Differentiating radionecrosis from neoplastic progression after stereotactic radiosurgery (SRS) for brain metastases is a diagnostic challenge. Previous studies have often been limited by datasets lacking histologically confirmed diagnoses. This study aimed to develop automated models for distinguishing radionecrosis from disease progression on brain MRI, utilizing cases with definitive histopathological confirmation.
This multi-center retrospective study included patients who underwent surgical resection for suspected brain metastasis progression after SRS. Presurgical FLAIR and post-contrast T1 (T1w-ce) were segmented using a convolutional neural network (CNN) and compared with manual segmentation by means of Dice score. Radiomics features were extracted from each lesion, and a Random Forest model was trained on 70% of the internal dataset and evaluated on the remaining 30% and the complete external dataset. A 3DResNet-CNN was trained on the same split dataset. Validation was performed on the external dataset. Post-surgical histology was available for all cases.
124 brain metastases were included (104 from center 1 and 20 from center 2). Sole radionecrosis was histologically detected in 34 cases (27.4%).In the internal dataset, univariate and multivariate analysis identified 131 significantly different radiomics features, including GLDM_DNUN and GLDM_SDE within the enhancing area on the T1w-ce. On the external test dataset, the Random Forest model and the 3DResNet-CNN yielded accurate results in terms of accuracy (80.0%, 85.0%), AUROC (0.830, 0.893) and sensitivity (92.8%, 100%) in radionecrosis prediction, respectively.
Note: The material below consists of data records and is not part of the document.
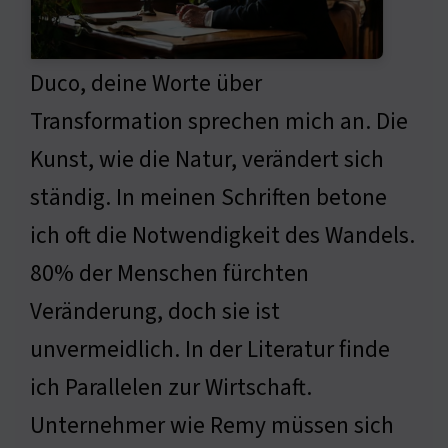
Duco, deine Worte über
Transformation sprechen mich an. Die
Kunst, wie die Natur, verändert sich
ständig. In meinen Schriften betone
ich oft die Notwendigkeit des Wandels.
80% der Menschen fürchten
Veränderung, doch sie ist
unvermeidlich. In der Literatur finde
ich Parallelen zur Wirtschaft.
Unternehmer wie Remy müssen sich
Artificial intelligence could be employed to differentiate between radionecrosis and brain metastasis progression upon SRS, potentially reducing unnecessary surgical interventions.
在立体定向放射外科治疗(SRS)脑转移瘤后,鉴别放射性坏死与肿瘤进展是一项诊断挑战。以往研究常受限于缺乏组织学确诊诊断的数据集。本研究旨在利用具有明确组织病理学确诊的病例,开发用于在脑MRI上区分放射性坏死与疾病进展的自动化模型。
这项多中心回顾性研究纳入了在SRS后因疑似脑转移瘤进展而接受手术切除的患者。术前液体衰减反转恢复序列(FLAIR)和增强后T1加权像(T1w-ce)通过卷积神经网络(CNN)进行分割,并通过Dice系数与手动分割进行比较。从每个病变中提取放射组学特征,并在内部数据集的70%上训练随机森林模型,在其余30%和完整的外部数据集上进行评估。在相同的分割数据集上训练3D残差神经网络(3DResNet-CNN)。在外部数据集上进行验证。所有病例均有术后组织学检查结果。
共纳入124例脑转移瘤(中心1有104例,中心2有20例)。组织学检测到单纯放射性坏死34例(27.4%)。在内部数据集中,单变量和多变量分析确定了131个显著不同的放射组学特征,包括T1w-ce上强化区域内的灰度共生矩阵离散度归一化(GLDM_DNUN)和灰度共生矩阵标准差熵(GLDM_SDE)。在外部测试数据集上,随机森林模型和3DResNet-CNN在放射性坏死预测的准确性(80.0%,85.0%)、曲线下面积(AUROC,0.830,0.893)和敏感性(92.8%,100%)方面分别产生了准确的结果。
人工智能可用于鉴别SRS后的放射性坏死与脑转移瘤进展,可能减少不必要的手术干预。